What you will do –
1 - According to the convolution kernel file, which two implementations of convolution does the kernel contain?
2 - Reproduce the stretch of the convolution kernel file from "[ROCm/rocprofiler commit: 60043d198b]" through "with the distribution.".

파일
rocm-systems/projects/rocprofiler/test/ocl/SimpleConvolution_Kernels.cl
Evgeny 9b183d909e code object tracking and v3 code object support
Change-Id: I081ada13f6364ea4401a97a485dedfa9bf8a45fe


[ROCm/rocprofiler commit: 60043d198b]
2019-11-19 20:18:09 -06:00

176 라인
6.1 KiB
Common Lisp

/**********************************************************************
Copyright ©2015 Advanced Micro Devices, Inc. All rights reserved.
Redistribution and use in source and binary forms, with or without modification, are permitted provided that the following conditions are met:
Redistributions of source code must retain the above copyright notice, this list of conditions and the following disclaimer.
Redistributions in binary form must reproduce the above copyright notice, this list of conditions and the following disclaimer in the documentation and/or
other materials provided with the distribution.
THIS SOFTWARE IS PROVIDED BY THE COPYRIGHT HOLDERS AND CONTRIBUTORS "AS IS" AND ANY EXPRESS OR IMPLIED WARRANTIES, INCLUDING, BUT NOT LIMITED TO, THE IMPLIED
WARRANTIES OF MERCHANTABILITY AND FITNESS FOR A PARTICULAR PURPOSE ARE DISCLAIMED. IN NO EVENT SHALL THE COPYRIGHT HOLDER OR CONTRIBUTORS BE LIABLE FOR ANY
DIRECT, INDIRECT, INCIDENTAL, SPECIAL, EXEMPLARY, OR CONSEQUENTIAL DAMAGES (INCLUDING, BUT NOT LIMITED TO, PROCUREMENT OF SUBSTITUTE GOODS OR SERVICES; LOSS
OF USE, DATA, OR PROFITS; OR BUSINESS INTERRUPTION) HOWEVER CAUSED AND ON ANY THEORY OF LIABILITY, WHETHER IN CONTRACT, STRICT LIABILITY, OR TORT (INCLUDING
NEGLIGENCE OR OTHERWISE) ARISING IN ANY WAY OUT OF THE USE OF THIS SOFTWARE, EVEN IF ADVISED OF THE POSSIBILITY OF SUCH DAMAGE.
********************************************************************/
/**
* The kernel has two implementation of convolution.
* 1. Non-Separable Convolution
* 2. Separable Convolution
*/
/**
* NonSeparableConvolution
* is where each pixel of the output image
* is the weighted sum of the neighbourhood pixels of the input image
* The neighbourhood is defined by the dimensions of the mask and
* weight of each neighbour is defined by the mask itself.

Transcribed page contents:
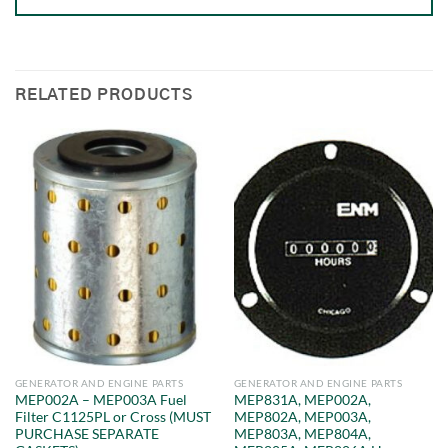
RELATED PRODUCTS
GENERATOR AND ENGINE PARTS
GENERATOR AND ENGINE PARTS
MEP002A – MEP003A Fuel
MEP831A, MEP002A,
Filter C1125PL or Cross (MUST
MEP802A, MEP003A,
PURCHASE SEPARATE
MEP803A, MEP804A,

Responses per task –
1 - Non-Separable Convolution and Separable Convolution.

2 -
[ROCm/rocprofiler commit: 60043d198b]
2019-11-19 20:18:09 -06:00

176 라인
6.1 KiB
Common Lisp

/**********************************************************************
Copyright ©2015 Advanced Micro Devices, Inc. All rights reserved.
Redistribution and use in source and binary forms, with or without modification, are permitted provided that the following conditions are met:
Redistributions of source code must retain the above copyright notice, this list of conditions and the following disclaimer.
Redistributions in binary form must reproduce the above copyright notice, this list of conditions and the following disclaimer in the documentation and/or
other materials provided with the distribution.